Lärmschutz

Am Prangebach: Deutsche Bahn bringt Lärmschutz auf den Weg

Mitte August schaute sich Oberbürgermeister-Kandidatin Karin Welge mit dem SPD-Stadtverordneten Jürgen Köpsell die Situation bei einem Stadtteilspaziergang an.

Mitte August schaute sich Oberbürgermeister-Kandidatin Karin Welge mit dem SPD-Stadtverordneten Jürgen Köpsell die Situation bei einem Stadtteilspaziergang an.

Foto: Michael Korte / FUNKE Foto Services

Gelsenkirchen-Buer-Bülse.  Ende 2021 soll es endlich den Lärmschutz fürs Wohngebiet am Prangebach geben. Vorarbeiten laufen diesen Herbst an. Bausignal freut SPD vor Ort.
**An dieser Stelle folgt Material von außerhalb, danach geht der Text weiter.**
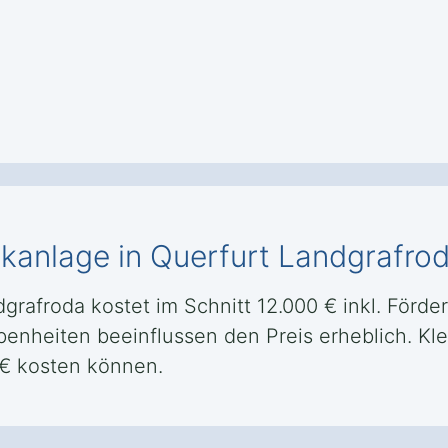
ikanlage in Querfurt Landgrafro
grafroda kostet im Schnitt 12.000 € inkl. Förde
enheiten beeinflussen den Preis erheblich. Klei
 € kosten können.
Die Bauleistung wurde ausgeschrieben, die Vergabe war für die ersten Septembertage vorgesehen. Endlich, werden Anwohner – nicht nur - im Baugebiet Am Prangebach denken. Auch bei der SPD vor Ort freut man sich. „Seit Jahren“, so Silke Wessendorf, Vorsitzende des Ortsvereins Bülse, fordere die „Bülser SPD die Einlösung des Versprechens seitens der Deutschen Bahn AG für einen Lärmschutz am Prangebach“. Zur Unterstützung wurde auch die SPD-Landtagsabgeordnete Heike Gebhard tätig. Im Frühjahr 2019 gab es dann laut Wessendorf die die Zusage, dass die Deutsche Bahn Netz AG den Bau des Lärmschutzes am Prangebach für April bis November 2021 einplant. Nun gibt es wohl grünes Licht durch das Eisenbahn Bundesamt.

Lärmschutzwände waren mit entscheidend für den Umzug

Silke Wessendorf, Vorsitzende der SPD Bülse: „Für viele neue Anwohner des Neubaugebietes ,Am Prangebach‘ waren die Lärmschutzwände mit entscheidend für ihren Umzug hier her. Deshalb haben wir nicht locker gelassen. Jetzt können wir ihnen sagen, dass im Oktober mit den Vorarbeiten begonnen wird“, sagt Wessendorf. Bevor die Lärmschutzwände aufgestellt werden können, wird der Grund untersucht und geprüft, ob der Kampfmittelräumdienst tätig werden muss. Die eigentliche Baumaßnahme erfolgt dann in zwei Abschnitten: Teil 1 im August/September 2021 und Teil 2 im Oktober/November 2021.

Einzelmaßnahmen an Fenstern und für Luftschächte

„5,6 Millionen Euro sind für die Maßnahme vorgesehen“ nennt Wessendorf die ihr bekannte Bausumme. Wir freuen wir uns sehr, dass auch ein Teil für Einzelmaßnahmen an Fenstern und für Luftschächte der umliegenden Häuser bereit gestellt wird“, ergänzt Jürgen Köpsell, Stadtverordneter für Bülse/Buer-Nord – für entsprechende Umbauten stünden 100.000 Euro zur Verfügung.

Der Bau der Lärmschutzwände Am Prangebach sollte bereits 2018 erfolgen. Allerdings gab es Probleme mit der Plangenehmigung durch das EBA.